2. Internal Currency
Every blockchain system has a way of compensation to the miners. The application has a native token that gives users access to the platform. A user’s contribution of value in turn receives a reward in form of the token that is native to the network. In simpler terms, this is similar to monetizing the application. Contrary to centralized apps where monetization can only be achieved through transaction fees, advertising revenues and referral commissions, users of dApps get rewarded in the native tokens or appcoins. For instance, on the Bitcoin (BTC) network, users with computing power get rewards in bitcoins from the system itself. Users can receive bonus coins when they signup or can sell their local storage space in exchange for bitcoins.
3. Decntralized Consensus
Unlike centralized applications that need an intermediary to function, dApps operate over a peer-to-peer network. In technical terms, the nodes in dApps “talk to each other directly.” The network stores data in a highly unalterable form. This eliminates trust issues between peers on a blockchain network. This property excluded the need for a centralized point of validity, or unlike the traditional P2P networks that force not nodes to trust each other.

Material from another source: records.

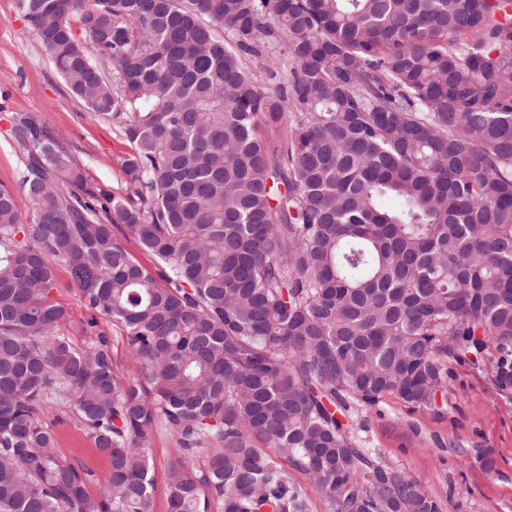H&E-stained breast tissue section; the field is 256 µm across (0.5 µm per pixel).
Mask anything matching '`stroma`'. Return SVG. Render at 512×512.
Masks as SVG:
<instances>
[{
	"mask_svg": "<svg viewBox=\"0 0 512 512\" xmlns=\"http://www.w3.org/2000/svg\"><path fill=\"white\" fill-rule=\"evenodd\" d=\"M31 114L62 139L86 178L115 193L124 174L129 143L111 122L92 118L68 91L63 79L23 20L17 0H0V184L13 188L21 220L29 203L19 187L22 157L12 135V116ZM58 300L68 310L63 331L84 343L105 333L119 380L137 376L122 333L112 325L90 328L93 317L70 286V273L57 265ZM498 354L448 362V384L431 404L413 409L393 395L372 408L358 401L337 407L336 416L356 447L366 449L389 469L420 483L442 512H512V396L494 383ZM45 418L56 433L61 459L84 468L87 489L99 494L107 484L108 459L84 429L52 409ZM149 461L154 476L152 512H168L167 470L174 437L164 427L150 435Z\"/></svg>",
	"mask_w": 512,
	"mask_h": 512,
	"instance_id": "35a3bbf8",
	"label": "stroma"
}]
</instances>
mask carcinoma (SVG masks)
Instances as JSON below:
<instances>
[{
    "instance_id": "carcinoma-1",
    "label": "carcinoma",
    "mask_w": 512,
    "mask_h": 512,
    "mask_svg": "<svg viewBox=\"0 0 512 512\" xmlns=\"http://www.w3.org/2000/svg\"><path fill=\"white\" fill-rule=\"evenodd\" d=\"M18 6L131 153L119 192L96 191L13 116L33 222L0 186V512H151L158 423L177 445L168 512H305L290 466L332 512H441L333 406L421 407L448 357L488 346L512 389V0ZM258 38L287 45L265 86L246 63ZM59 264L135 379L105 334L61 333ZM54 406L110 460L97 497L60 458Z\"/></svg>"
}]
</instances>
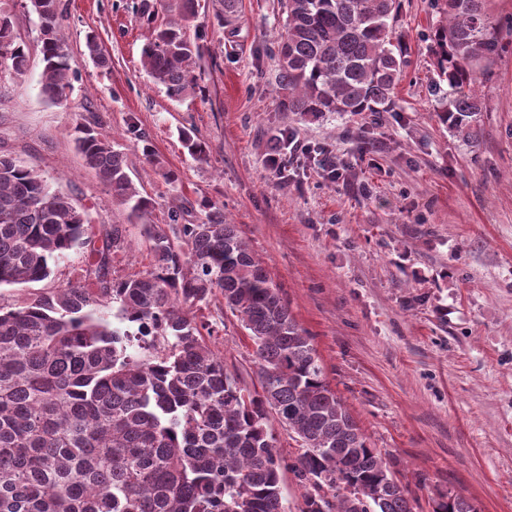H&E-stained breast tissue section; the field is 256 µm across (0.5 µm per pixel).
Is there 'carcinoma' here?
<instances>
[{
	"instance_id": "cac0c4a2",
	"label": "carcinoma",
	"mask_w": 512,
	"mask_h": 512,
	"mask_svg": "<svg viewBox=\"0 0 512 512\" xmlns=\"http://www.w3.org/2000/svg\"><path fill=\"white\" fill-rule=\"evenodd\" d=\"M37 18L41 94L61 103L75 62L57 0H29ZM491 0H431L442 20L428 39L437 117L466 143L479 137L480 86L503 52ZM239 0H224L219 25ZM173 18L155 28L142 66L171 99L199 88L200 45L190 38L195 0H167ZM400 0H281L276 83L286 112H388L409 65L394 22ZM28 47L0 16V69L22 76ZM195 159L206 145L180 131ZM75 147L112 199L141 221L152 270L112 277L123 229L93 238L87 211L42 174L0 155V286L41 282L68 252L86 249L83 281L0 306V512H287L281 475L306 487L302 512H413L377 449L330 388L306 331L224 209L200 216L153 204L127 172L120 145L90 123ZM221 295L252 340L259 388L238 385L201 336L193 307ZM118 305L136 332L112 327ZM139 351L127 350L132 339ZM300 443L284 463L269 422ZM434 512H478L446 494Z\"/></svg>"
}]
</instances>
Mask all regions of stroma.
I'll return each instance as SVG.
<instances>
[{"label":"stroma","instance_id":"1","mask_svg":"<svg viewBox=\"0 0 512 512\" xmlns=\"http://www.w3.org/2000/svg\"><path fill=\"white\" fill-rule=\"evenodd\" d=\"M59 0L61 32L76 59L62 103L40 92L36 17L26 0H0L29 47L24 76L0 73V154L39 170L87 210L93 231L122 225L112 275L148 270L141 224L85 168L73 142L95 118L123 146L128 173L153 204V223L174 205L224 208L269 270L317 350L331 388L405 486L413 512H433L448 492L478 512H512V0H496L506 49L483 88L477 142L440 123L429 86L436 76L430 0H401L395 28L410 61L391 111L301 119L279 107L280 0H241L218 26L221 0H197L200 92L174 100L141 66L161 0ZM94 34L108 66L85 52ZM188 130L207 157L189 156ZM292 132L286 169L269 164L270 139ZM154 150L146 162L138 148ZM178 180L167 183L162 170ZM73 250L51 277L0 288V304L81 280ZM209 342L240 385H258L254 345L216 296L197 309Z\"/></svg>","mask_w":512,"mask_h":512}]
</instances>
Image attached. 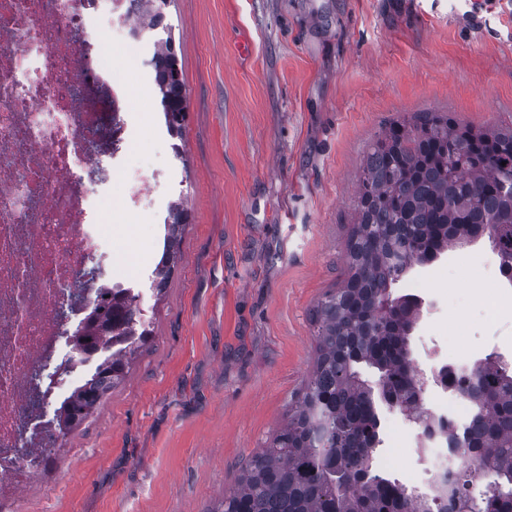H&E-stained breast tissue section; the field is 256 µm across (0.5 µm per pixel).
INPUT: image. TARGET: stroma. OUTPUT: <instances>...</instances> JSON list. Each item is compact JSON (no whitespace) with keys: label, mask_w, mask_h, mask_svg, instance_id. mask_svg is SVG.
<instances>
[{"label":"stroma","mask_w":512,"mask_h":512,"mask_svg":"<svg viewBox=\"0 0 512 512\" xmlns=\"http://www.w3.org/2000/svg\"><path fill=\"white\" fill-rule=\"evenodd\" d=\"M188 121L168 150L152 39L127 68L141 164L160 172L191 220L165 291L147 306L153 341L19 512H211L284 421L314 359L311 312L346 272V240L368 144L390 122L451 112L512 126V0H170ZM120 259L144 270L162 251L143 216L113 210ZM488 240L428 267L444 310L419 320L428 347L476 360L512 350V316L485 323ZM399 414L377 454L412 469Z\"/></svg>","instance_id":"1"}]
</instances>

4. No Central Point of Failure
Most interestingly, the decentralized nature of the application makes it virtually impossible to bring down. The dApps run on a blockchain network stored on many servers. Therefore, the lack of a single server to crash guarantees application continuity. Each point or node on the network remains independent and relies on its own local storage. If one node fails, other nodes on the network continue running like nothing happened.
Hopefully, this gives you a rough idea of what a decentralized app is and how they work. Now, get out there and create your own!